PROBLEM REQUIREMENTS: Copy the data precisely, character for character, and leave out every picture.

━━━━━ DATASET RECORDS ━━━━━

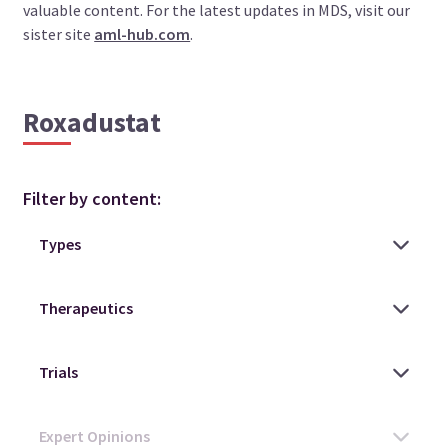
valuable content. For the latest updates in MDS, visit our
sister site
aml-hub.com
.
Roxadustat
Filter by content:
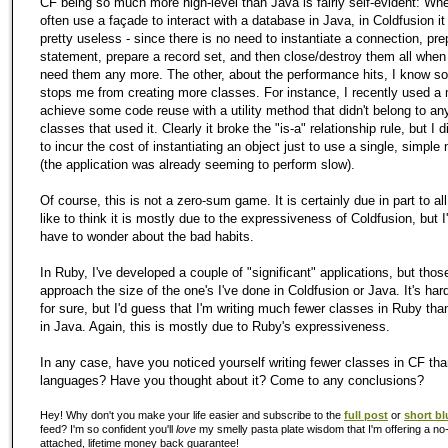
CF being so much more high-level than Java is fairly self-evident: Wher
often use a façade to interact with a database in Java, in Coldfusion i
pretty useless - since there is no need to instantiate a connection, pre
statement, prepare a record set, and then close/destroy them all when
need them any more. The other, about the performance hits, I know 
stops me from creating more classes. For instance, I recently used a 
achieve some code reuse with a utility method that didn't belong to any
classes that used it. Clearly it broke the "is-a" relationship rule, but I d
to incur the cost of instantiating an object just to use a single, simple
(the application was already seeming to perform slow).
Of course, this is not a zero-sum game. It is certainly due in part to all 
like to think it is mostly due to the expressiveness of Coldfusion, but I
have to wonder about the bad habits.
In Ruby, I've developed a couple of "significant" applications, but those
approach the size of the one's I've done in Coldfusion or Java. It's har
for sure, but I'd guess that I'm writing much fewer classes in Ruby tha
in Java. Again, this is mostly due to Ruby's expressiveness.
In any case, have you noticed yourself writing fewer classes in CF tha
languages? Have you thought about it? Come to any conclusions?
Hey! Why don't you make your life easier and subscribe to the
full post
or
short bl
feed? I'm so confident you'll
love
my smelly pasta plate wisdom that I'm offering a no-
attached, lifetime money back guarantee!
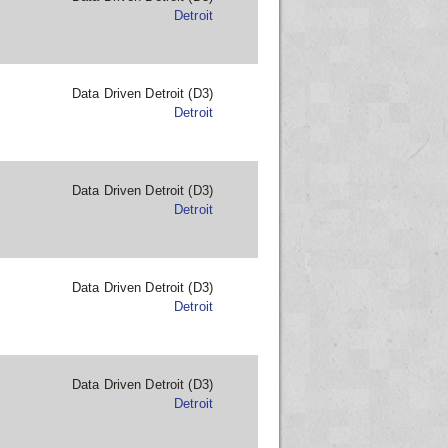
Detroit
Data Driven Detroit (D3)
Detroit
Data Driven Detroit (D3)
Detroit
Data Driven Detroit (D3)
Detroit
Data Driven Detroit (D3)
Detroit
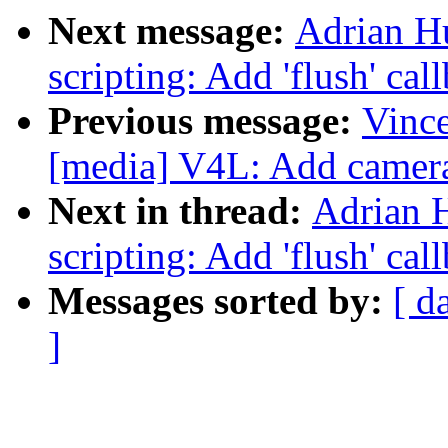
Next message:
Adrian H
scripting: Add 'flush' cal
Previous message:
Vince
[media] V4L: Add camera 
Next in thread:
Adrian 
scripting: Add 'flush' cal
Messages sorted by:
[ d
]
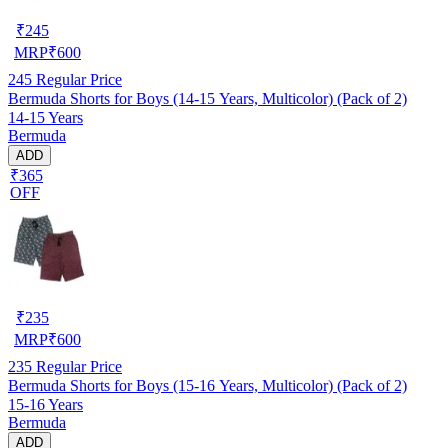
₹
245
MRP
₹
600
245
Regular Price
Bermuda Shorts for Boys (14-15 Years, Multicolor) (Pack of 2)
14-15 Years
Bermuda
ADD
₹365
OFF
₹
235
MRP
₹
600
235
Regular Price
Bermuda Shorts for Boys (15-16 Years, Multicolor) (Pack of 2)
15-16 Years
Bermuda
ADD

━━━━━

COMPLETED EXERCISE:
valuable content. For the latest updates in MDS, visit our
sister site
aml-hub.com
.
Roxadustat
Filter by content:
CF being so much more high-level than Java is fairly self-evident: Wher
often use a façade to interact with a database in Java, in Coldfusion i
pretty useless - since there is no need to instantiate a connection, pre
statement, prepare a record set, and then close/destroy them all when
need them any more. The other, about the performance hits, I know 
stops me from creating more classes. For instance, I recently used a 
achieve some code reuse with a utility method that didn't belong to any
classes that used it. Clearly it broke the "is-a" relationship rule, but I d
to incur the cost of instantiating an object just to use a single, simple
(the application was already seeming to perform slow).
Of course, this is not a zero-sum game. It is certainly due in part to all 
like to think it is mostly due to the expressiveness of Coldfusion, but I
have to wonder about the bad habits.
In Ruby, I've developed a couple of "significant" applications, but those
approach the size of the one's I've done in Coldfusion or Java. It's har
for sure, but I'd guess that I'm writing much fewer classes in Ruby tha
in Java. Again, this is mostly due to Ruby's expressiveness.
In any case, have you noticed yourself writing fewer classes in CF tha
languages? Have you thought about it? Come to any conclusions?
Hey! Why don't you make your life easier and subscribe to the
full post
or
short bl
feed? I'm so confident you'll
love
my smelly pasta plate wisdom that I'm offering a no-
attached, lifetime money back guarantee!
Detroit
Data Driven Detroit (D3)
Detroit
Data Driven Detroit (D3)
Detroit
Data Driven Detroit (D3)
Detroit
Data Driven Detroit (D3)
Detroit
Next message:
Adrian H
scripting: Add 'flush' cal
Previous message:
Vince
[media] V4L: Add camera 
Next in thread:
Adrian 
scripting: Add 'flush' cal
Messages sorted by:
[ d
]
₹
245
MRP
₹
600
245
Regular Price
Bermuda Shorts for Boys (14-15 Years, Multicolor) (Pack of 2)
14-15 Years
Bermuda
ADD
₹365
OFF
₹
235
MRP
₹
600
235
Regular Price
Bermuda Shorts for Boys (15-16 Years, Multicolor) (Pack of 2)
15-16 Years
Bermuda
ADD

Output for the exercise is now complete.